# START OF Data supplied

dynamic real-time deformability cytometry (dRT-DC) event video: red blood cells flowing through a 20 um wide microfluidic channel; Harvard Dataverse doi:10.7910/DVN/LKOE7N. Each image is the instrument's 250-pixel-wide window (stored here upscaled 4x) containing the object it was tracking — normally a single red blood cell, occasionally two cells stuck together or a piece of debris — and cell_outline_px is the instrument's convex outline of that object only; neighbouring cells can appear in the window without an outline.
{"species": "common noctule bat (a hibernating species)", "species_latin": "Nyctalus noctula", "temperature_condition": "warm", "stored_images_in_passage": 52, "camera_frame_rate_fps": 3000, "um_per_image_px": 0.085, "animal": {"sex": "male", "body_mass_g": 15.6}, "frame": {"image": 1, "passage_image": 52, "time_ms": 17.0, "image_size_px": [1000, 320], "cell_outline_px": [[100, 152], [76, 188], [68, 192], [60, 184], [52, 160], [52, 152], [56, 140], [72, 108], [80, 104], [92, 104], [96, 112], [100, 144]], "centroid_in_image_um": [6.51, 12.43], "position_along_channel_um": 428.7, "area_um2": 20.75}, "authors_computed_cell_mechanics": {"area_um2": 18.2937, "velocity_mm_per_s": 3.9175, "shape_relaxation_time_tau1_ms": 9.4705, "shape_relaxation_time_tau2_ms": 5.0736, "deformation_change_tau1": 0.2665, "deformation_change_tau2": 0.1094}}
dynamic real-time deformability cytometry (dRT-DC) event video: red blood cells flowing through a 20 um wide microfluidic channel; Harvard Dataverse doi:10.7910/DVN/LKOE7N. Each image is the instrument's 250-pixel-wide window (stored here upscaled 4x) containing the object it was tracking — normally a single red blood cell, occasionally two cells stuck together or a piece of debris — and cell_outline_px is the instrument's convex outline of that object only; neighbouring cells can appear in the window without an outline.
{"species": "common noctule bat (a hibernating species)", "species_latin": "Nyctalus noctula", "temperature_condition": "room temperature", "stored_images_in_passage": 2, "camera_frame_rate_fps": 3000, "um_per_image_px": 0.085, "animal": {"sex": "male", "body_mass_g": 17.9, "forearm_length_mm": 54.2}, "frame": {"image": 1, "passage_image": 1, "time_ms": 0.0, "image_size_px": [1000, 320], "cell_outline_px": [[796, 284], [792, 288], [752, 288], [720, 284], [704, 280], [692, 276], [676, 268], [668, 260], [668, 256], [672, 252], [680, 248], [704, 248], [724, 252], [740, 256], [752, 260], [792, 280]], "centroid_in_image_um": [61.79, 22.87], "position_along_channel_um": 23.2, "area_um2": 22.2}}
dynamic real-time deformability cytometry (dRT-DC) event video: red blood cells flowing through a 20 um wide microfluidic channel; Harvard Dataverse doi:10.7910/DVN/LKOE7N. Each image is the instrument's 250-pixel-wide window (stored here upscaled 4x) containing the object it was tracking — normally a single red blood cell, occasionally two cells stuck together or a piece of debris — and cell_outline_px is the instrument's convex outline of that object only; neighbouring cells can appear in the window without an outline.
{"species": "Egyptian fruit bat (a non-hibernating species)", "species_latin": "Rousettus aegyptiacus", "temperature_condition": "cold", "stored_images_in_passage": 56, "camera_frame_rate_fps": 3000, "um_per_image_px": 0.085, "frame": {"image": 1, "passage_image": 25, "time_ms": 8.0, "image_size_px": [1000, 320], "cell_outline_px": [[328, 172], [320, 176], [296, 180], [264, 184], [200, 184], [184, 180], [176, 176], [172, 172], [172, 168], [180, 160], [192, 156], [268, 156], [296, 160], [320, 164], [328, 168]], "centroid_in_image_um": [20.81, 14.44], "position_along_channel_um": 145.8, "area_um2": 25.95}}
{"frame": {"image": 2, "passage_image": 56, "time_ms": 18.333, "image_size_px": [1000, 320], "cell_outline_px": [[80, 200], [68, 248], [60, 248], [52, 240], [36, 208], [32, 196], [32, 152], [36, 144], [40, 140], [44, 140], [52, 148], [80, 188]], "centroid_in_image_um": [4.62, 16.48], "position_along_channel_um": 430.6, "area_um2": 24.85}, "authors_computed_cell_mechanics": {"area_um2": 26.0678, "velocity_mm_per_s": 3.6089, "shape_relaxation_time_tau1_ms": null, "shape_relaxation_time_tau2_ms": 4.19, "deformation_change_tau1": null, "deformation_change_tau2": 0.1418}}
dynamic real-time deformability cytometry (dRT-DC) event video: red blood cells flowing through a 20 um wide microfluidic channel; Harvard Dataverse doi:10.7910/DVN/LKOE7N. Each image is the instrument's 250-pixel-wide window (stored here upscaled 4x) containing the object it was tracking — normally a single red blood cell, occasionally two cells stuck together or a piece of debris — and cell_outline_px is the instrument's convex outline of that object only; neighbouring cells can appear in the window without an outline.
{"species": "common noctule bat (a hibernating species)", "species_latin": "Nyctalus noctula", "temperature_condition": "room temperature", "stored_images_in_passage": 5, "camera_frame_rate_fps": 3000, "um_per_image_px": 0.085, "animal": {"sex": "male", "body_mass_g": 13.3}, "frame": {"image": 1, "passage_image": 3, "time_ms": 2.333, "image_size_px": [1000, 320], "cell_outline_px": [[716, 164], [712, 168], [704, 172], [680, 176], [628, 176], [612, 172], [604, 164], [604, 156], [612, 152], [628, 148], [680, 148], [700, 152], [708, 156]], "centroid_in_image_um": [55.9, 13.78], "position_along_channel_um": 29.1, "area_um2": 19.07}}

# END OF Data supplied

- _Task requirements_
Return all of the data word for word.

- _Final result_
dynamic real-time deformability cytometry (dRT-DC) event video: red blood cells flowing through a 20 um wide microfluidic channel; Harvard Dataverse doi:10.7910/DVN/LKOE7N. Each image is the instrument's 250-pixel-wide window (stored here upscaled 4x) containing the object it was tracking — normally a single red blood cell, occasionally two cells stuck together or a piece of debris — and cell_outline_px is the instrument's convex outline of that object only; neighbouring cells can appear in the window without an outline.
{"species": "common noctule bat (a hibernating species)", "species_latin": "Nyctalus noctula", "temperature_condition": "warm", "stored_images_in_passage": 52, "camera_frame_rate_fps": 3000, "um_per_image_px": 0.085, "animal": {"sex": "male", "body_mass_g": 15.6}, "frame": {"image": 1, "passage_image": 52, "time_ms": 17.0, "image_size_px": [1000, 320], "cell_outline_px": [[100, 152], [76, 188], [68, 192], [60, 184], [52, 160], [52, 152], [56, 140], [72, 108], [80, 104], [92, 104], [96, 112], [100, 144]], "centroid_in_image_um": [6.51, 12.43], "position_along_channel_um": 428.7, "area_um2": 20.75}, "authors_computed_cell_mechanics": {"area_um2": 18.2937, "velocity_mm_per_s": 3.9175, "shape_relaxation_time_tau1_ms": 9.4705, "shape_relaxation_time_tau2_ms": 5.0736, "deformation_change_tau1": 0.2665, "deformation_change_tau2": 0.1094}}
dynamic real-time deformability cytometry (dRT-DC) event video: red blood cells flowing through a 20 um wide microfluidic channel; Harvard Dataverse doi:10.7910/DVN/LKOE7N. Each image is the instrument's 250-pixel-wide window (stored here upscaled 4x) containing the object it was tracking — normally a single red blood cell, occasionally two cells stuck together or a piece of debris — and cell_outline_px is the instrument's convex outline of that object only; neighbouring cells can appear in the window without an outline.
{"species": "common noctule bat (a hibernating species)", "species_latin": "Nyctalus noctula", "temperature_condition": "room temperature", "stored_images_in_passage": 2, "camera_frame_rate_fps": 3000, "um_per_image_px": 0.085, "animal": {"sex": "male", "body_mass_g": 17.9, "forearm_length_mm": 54.2}, "frame": {"image": 1, "passage_image": 1, "time_ms": 0.0, "image_size_px": [1000, 320], "cell_outline_px": [[796, 284], [792, 288], [752, 288], [720, 284], [704, 280], [692, 276], [676, 268], [668, 260], [668, 256], [672, 252], [680, 248], [704, 248], [724, 252], [740, 256], [752, 260], [792, 280]], "centroid_in_image_um": [61.79, 22.87], "position_along_channel_um": 23.2, "area_um2": 22.2}}
dynamic real-time deformability cytometry (dRT-DC) event video: red blood cells flowing through a 20 um wide microfluidic channel; Harvard Dataverse doi:10.7910/DVN/LKOE7N. Each image is the instrument's 250-pixel-wide window (stored here upscaled 4x) containing the object it was tracking — normally a single red blood cell, occasionally two cells stuck together or a piece of debris — and cell_outline_px is the instrument's convex outline of that object only; neighbouring cells can appear in the window without an outline.
{"species": "Egyptian fruit bat (a non-hibernating species)", "species_latin": "Rousettus aegyptiacus", "temperature_condition": "cold", "stored_images_in_passage": 56, "camera_frame_rate_fps": 3000, "um_per_image_px": 0.085, "frame": {"image": 1, "passage_image": 25, "time_ms": 8.0, "image_size_px": [1000, 320], "cell_outline_px": [[328, 172], [320, 176], [296, 180], [264, 184], [200, 184], [184, 180], [176, 176], [172, 172], [172, 168], [180, 160], [192, 156], [268, 156], [296, 160], [320, 164], [328, 168]], "centroid_in_image_um": [20.81, 14.44], "position_along_channel_um": 145.8, "area_um2": 25.95}}
{"frame": {"image": 2, "passage_image": 56, "time_ms": 18.333, "image_size_px": [1000, 320], "cell_outline_px": [[80, 200], [68, 248], [60, 248], [52, 240], [36, 208], [32, 196], [32, 152], [36, 144], [40, 140], [44, 140], [52, 148], [80, 188]], "centroid_in_image_um": [4.62, 16.48], "position_along_channel_um": 430.6, "area_um2": 24.85}, "authors_computed_cell_mechanics": {"area_um2": 26.0678, "velocity_mm_per_s": 3.6089, "shape_relaxation_time_tau1_ms": null, "shape_relaxation_time_tau2_ms": 4.19, "deformation_change_tau1": null, "deformation_change_tau2": 0.1418}}
dynamic real-time deformability cytometry (dRT-DC) event video: red blood cells flowing through a 20 um wide microfluidic channel; Harvard Dataverse doi:10.7910/DVN/LKOE7N. Each image is the instrument's 250-pixel-wide window (stored here upscaled 4x) containing the object it was tracking — normally a single red blood cell, occasionally two cells stuck together or a piece of debris — and cell_outline_px is the instrument's convex outline of that object only; neighbouring cells can appear in the window without an outline.
{"species": "common noctule bat (a hibernating species)", "species_latin": "Nyctalus noctula", "temperature_condition": "room temperature", "stored_images_in_passage": 5, "camera_frame_rate_fps": 3000, "um_per_image_px": 0.085, "animal": {"sex": "male", "body_mass_g": 13.3}, "frame": {"image": 1, "passage_image": 3, "time_ms": 2.333, "image_size_px": [1000, 320], "cell_outline_px": [[716, 164], [712, 168], [704, 172], [680, 176], [628, 176], [612, 172], [604, 164], [604, 156], [612, 152], [628, 148], [680, 148], [700, 152], [708, 156]], "centroid_in_image_um": [55.9, 13.78], "position_along_channel_um": 29.1, "area_um2": 19.07}}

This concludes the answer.